Victor ha scritto:Del resto chi non crede in queste cose ragionevoli, se ritiene di essere ancora più ragionevole, e dimostrare così che non ha nessuna paura infantile, come dice, dovrebbe poi avere il coraggio di andare a dire ai sofferenti che per loro non esistono speranze di salvezza, che il dolore innocente non avrà mai una risposta. Anche ad una persona che sta morendo per un male incurabile, ad un depresso che vuole suicidarsi, dovrebbe avere la coerenza di dire chiaramente quello che pensa. Se non lo dice perché ha paura di ferire il sofferente, non è veramente coerente, perché in tal modo la vera ragionevolezza sarebbe per lui destinata solo ai non sofferenti.

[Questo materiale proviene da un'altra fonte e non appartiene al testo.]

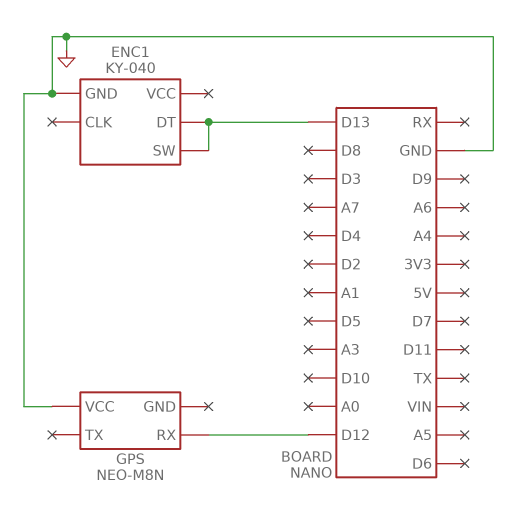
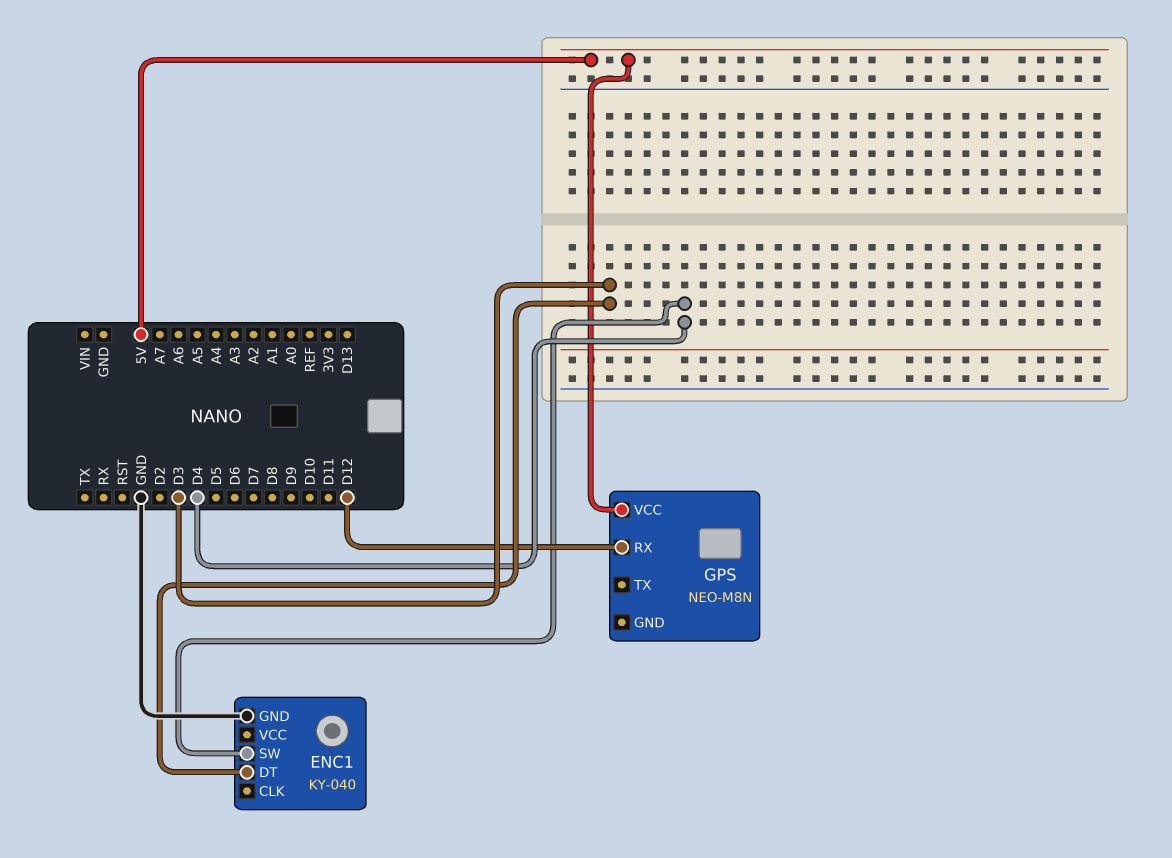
ENC1 pin DT: D13 -> D3
ENC1 pin SW: D13 -> D4
GPS pin VCC: GND -> 5V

Che squallidi paralogismi, nemmeno un TdG arriverebbe a tanto! Credi di aumentare di un solo iota la tua illusoria ed illudente fede, svilendo i sentimenti degli altri? Credi che l’ateo, perché ateo, debba necessariamente essere privo di cuore? Privo di cuore sei
tu, che ti abbassi a coteste elucubrazioni infantili.
Tu sei costretto alla coerenza, da una dottrina che non sa rinnovarsi; e guai a essere incoerente, come la suora dei
Miserabili, che non ha mai mentito, ma per salvare Valjean dalle grinfie di Javert, infrange il suo voto e mente all’ispettore. Io posso scegliere, e se non sono coerente, non devo risponderne a nessuno, se non a me stesso.
Victor ha scritto:Lo so proprio perché è stato Lui stesso a rivelarsi,
No, tu non sai un bel nulla, tu
credi di sapere.
Victor ha scritto:e lo ha fatto incarnandosi in una Persona, che Giobbe (o meglio l’autore di quel libro) non aveva ancora conosciuto, e di cui vi è ampia testimonianza nei libri biblici successivi, i quali, spiace constatarlo, evidentemente non hanno insegnato nulla a te.
Forse perché ho saputo scegliere i miei maestri meglio di come hai scelto il Tuo. E sono ben lieto che ti spiaccia: una piú positiva considerazione delle mie letture, da parte tua, offenderebbe il mio amor proprio.